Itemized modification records
● ● ● ● ●

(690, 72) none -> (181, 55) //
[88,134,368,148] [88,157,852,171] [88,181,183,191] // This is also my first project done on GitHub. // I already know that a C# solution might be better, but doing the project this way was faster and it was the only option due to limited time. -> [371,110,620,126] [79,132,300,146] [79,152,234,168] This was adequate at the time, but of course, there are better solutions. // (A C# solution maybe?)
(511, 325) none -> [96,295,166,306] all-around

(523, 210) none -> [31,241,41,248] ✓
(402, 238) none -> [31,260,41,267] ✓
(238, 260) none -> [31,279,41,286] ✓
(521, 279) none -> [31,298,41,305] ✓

● ● ● ● ●

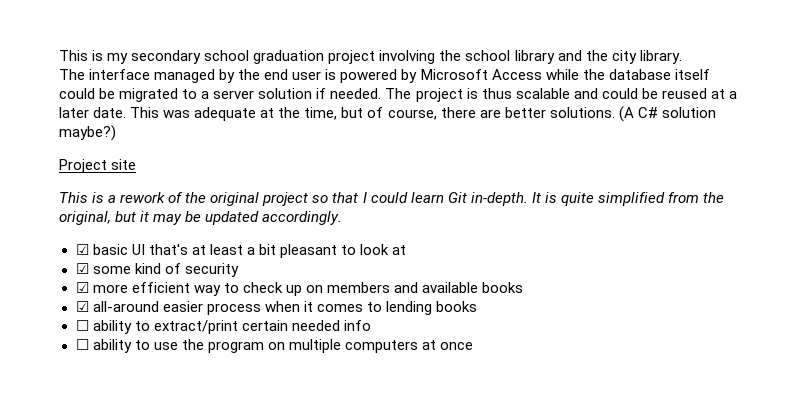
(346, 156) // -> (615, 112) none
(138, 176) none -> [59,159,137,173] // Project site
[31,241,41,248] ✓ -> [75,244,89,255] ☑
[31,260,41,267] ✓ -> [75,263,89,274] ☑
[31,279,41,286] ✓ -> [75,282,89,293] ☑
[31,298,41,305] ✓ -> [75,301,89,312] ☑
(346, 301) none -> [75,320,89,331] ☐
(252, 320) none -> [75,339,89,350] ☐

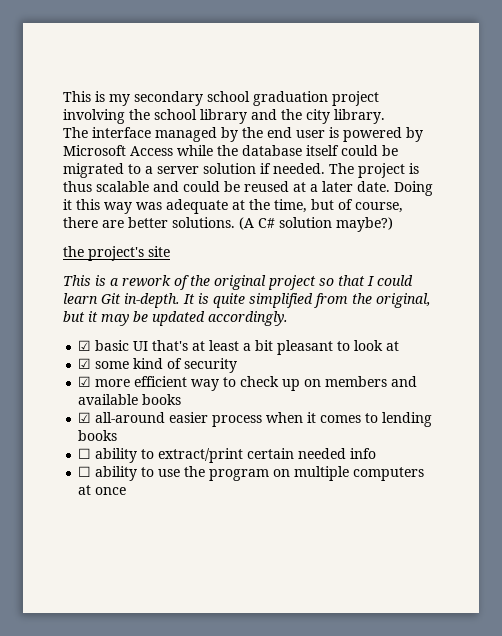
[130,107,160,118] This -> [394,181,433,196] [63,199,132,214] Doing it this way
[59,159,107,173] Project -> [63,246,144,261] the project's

● ● ● ● ●

▶ _EXERCISE DESCRIPTION_
Where the data above reaches the line holding "(511, 325) none", begin printing, and stop after the line holding "(521, 279) none -> [31,298,41,305] ✓". Each line must be reproduced exactly, with nothing else added.

▶ _REPLY_
(511, 325) none -> [96,295,166,306] all-around

(523, 210) none -> [31,241,41,248] ✓
(402, 238) none -> [31,260,41,267] ✓
(238, 260) none -> [31,279,41,286] ✓
(521, 279) none -> [31,298,41,305] ✓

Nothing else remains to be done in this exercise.